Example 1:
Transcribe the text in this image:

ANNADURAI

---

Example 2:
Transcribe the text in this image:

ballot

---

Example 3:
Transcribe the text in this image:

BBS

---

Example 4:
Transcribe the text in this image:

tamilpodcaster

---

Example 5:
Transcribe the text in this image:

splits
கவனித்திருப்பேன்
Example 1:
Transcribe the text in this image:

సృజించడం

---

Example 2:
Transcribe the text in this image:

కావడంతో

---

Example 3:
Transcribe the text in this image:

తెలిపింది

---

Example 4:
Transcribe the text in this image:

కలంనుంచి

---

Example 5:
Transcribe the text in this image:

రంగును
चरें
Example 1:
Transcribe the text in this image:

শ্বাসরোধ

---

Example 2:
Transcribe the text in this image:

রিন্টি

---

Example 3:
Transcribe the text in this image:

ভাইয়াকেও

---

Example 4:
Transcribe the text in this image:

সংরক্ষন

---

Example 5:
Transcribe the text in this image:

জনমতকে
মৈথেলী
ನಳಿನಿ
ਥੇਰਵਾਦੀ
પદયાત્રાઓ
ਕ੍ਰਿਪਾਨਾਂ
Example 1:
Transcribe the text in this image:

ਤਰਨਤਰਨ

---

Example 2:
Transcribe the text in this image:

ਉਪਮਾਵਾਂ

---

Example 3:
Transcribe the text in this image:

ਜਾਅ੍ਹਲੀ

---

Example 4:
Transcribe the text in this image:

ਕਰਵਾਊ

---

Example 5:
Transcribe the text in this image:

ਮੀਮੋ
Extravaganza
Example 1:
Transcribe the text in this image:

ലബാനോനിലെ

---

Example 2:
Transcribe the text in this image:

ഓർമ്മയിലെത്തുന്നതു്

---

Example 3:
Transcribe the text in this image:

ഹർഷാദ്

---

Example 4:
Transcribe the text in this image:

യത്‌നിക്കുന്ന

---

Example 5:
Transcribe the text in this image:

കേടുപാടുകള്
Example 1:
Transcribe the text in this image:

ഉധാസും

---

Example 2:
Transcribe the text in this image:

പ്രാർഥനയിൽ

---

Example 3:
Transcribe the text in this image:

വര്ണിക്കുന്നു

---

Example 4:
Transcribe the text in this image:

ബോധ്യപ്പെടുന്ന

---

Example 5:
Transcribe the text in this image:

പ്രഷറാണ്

┄┄┄┄┄┄┄┄┄┄

Prompt — Every record above needs to be returned in full, exactly.

Answer area —
Example 1:
Transcribe the text in this image:

ANNADURAI

---

Example 2:
Transcribe the text in this image:

ballot

---

Example 3:
Transcribe the text in this image:

BBS

---

Example 4:
Transcribe the text in this image:

tamilpodcaster

---

Example 5:
Transcribe the text in this image:

splits
கவனித்திருப்பேன்
Example 1:
Transcribe the text in this image:

సృజించడం

---

Example 2:
Transcribe the text in this image:

కావడంతో

---

Example 3:
Transcribe the text in this image:

తెలిపింది

---

Example 4:
Transcribe the text in this image:

కలంనుంచి

---

Example 5:
Transcribe the text in this image:

రంగును
चरें
Example 1:
Transcribe the text in this image:

শ্বাসরোধ

---

Example 2:
Transcribe the text in this image:

রিন্টি

---

Example 3:
Transcribe the text in this image:

ভাইয়াকেও

---

Example 4:
Transcribe the text in this image:

সংরক্ষন

---

Example 5:
Transcribe the text in this image:

জনমতকে
মৈথেলী
ನಳಿನಿ
ਥੇਰਵਾਦੀ
પદયાત્રાઓ
ਕ੍ਰਿਪਾਨਾਂ
Example 1:
Transcribe the text in this image:

ਤਰਨਤਰਨ

---

Example 2:
Transcribe the text in this image:

ਉਪਮਾਵਾਂ

---

Example 3:
Transcribe the text in this image:

ਜਾਅ੍ਹਲੀ

---

Example 4:
Transcribe the text in this image:

ਕਰਵਾਊ

---

Example 5:
Transcribe the text in this image:

ਮੀਮੋ
Extravaganza
Example 1:
Transcribe the text in this image:

ലബാനോനിലെ

---

Example 2:
Transcribe the text in this image:

ഓർമ്മയിലെത്തുന്നതു്

---

Example 3:
Transcribe the text in this image:

ഹർഷാദ്

---

Example 4:
Transcribe the text in this image:

യത്‌നിക്കുന്ന

---

Example 5:
Transcribe the text in this image:

കേടുപാടുകള്
Example 1:
Transcribe the text in this image:

ഉധാസും

---

Example 2:
Transcribe the text in this image:

പ്രാർഥനയിൽ

---

Example 3:
Transcribe the text in this image:

വര്ണിക്കുന്നു

---

Example 4:
Transcribe the text in this image:

ബോധ്യപ്പെടുന്ന

---

Example 5:
Transcribe the text in this image:

പ്രഷറാണ്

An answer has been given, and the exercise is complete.